:: Excerpted passage
The Appalachian String Band Music Festival (often referred to simply as "Clifftop") is a weeklong gathering of thousands of string band musicians and their friends from across the country and around the world, who each year since 1990 have assembled near the New River Gorge in West Virginia in late July/early August to celebrate the evolving tradition of old-time music and the community of people who keep it thriving by preserving and contributing to that tradition.

History
Though the Festival offers contests (traditional band, neo-traditional band, fiddle, old-time banjo, and flatfoot dancing), square dancing, several concerts and workshops, and other organized activities such as yoga, basket making, and hymn singing, the heart and soul of the Festival is found in the campsites, where old time music provides a foundation for all kinds of straight-off-the-strings acoustic music (including Americana, cajun, Celtic, swing, bluegrass, Dawg, and even reggae), which in turn often spontaneously generate impromptu dancing and other festivities by the people gathered within earshot.

Though the Festival officially starts the Wednesday before the first full weekend in August, the grounds start filling up the weekend before with well-adorned campsites, many of which have music being played through the night.  One of the Festival's unique features is the Neo-Traditional Band Contest on Friday, in which highest scores are given to bands that creatively extend the old time music tradition into other musical voices, instrumentation, and styles.
::::
:: Input data
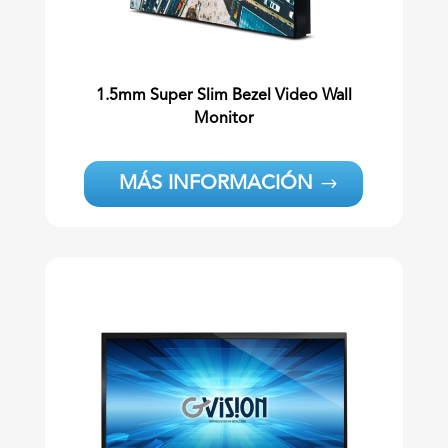
1.5mm Super Slim Bezel Video Wall
Monitor
MÁS INFORMACIÓN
::::
◆ **What the exercise asks**
Can you retype the festival description between "The Appalachian String" and "to that tradition.", inclusive? You won't need the listing for this.

◆ **Answer to the problem**
The Appalachian String Band Music Festival (often referred to simply as "Clifftop") is a weeklong gathering of thousands of string band musicians and their friends from across the country and around the world, who each year since 1990 have assembled near the New River Gorge in West Virginia in late July/early August to celebrate the evolving tradition of old-time music and the community of people who keep it thriving by preserving and contributing to that tradition.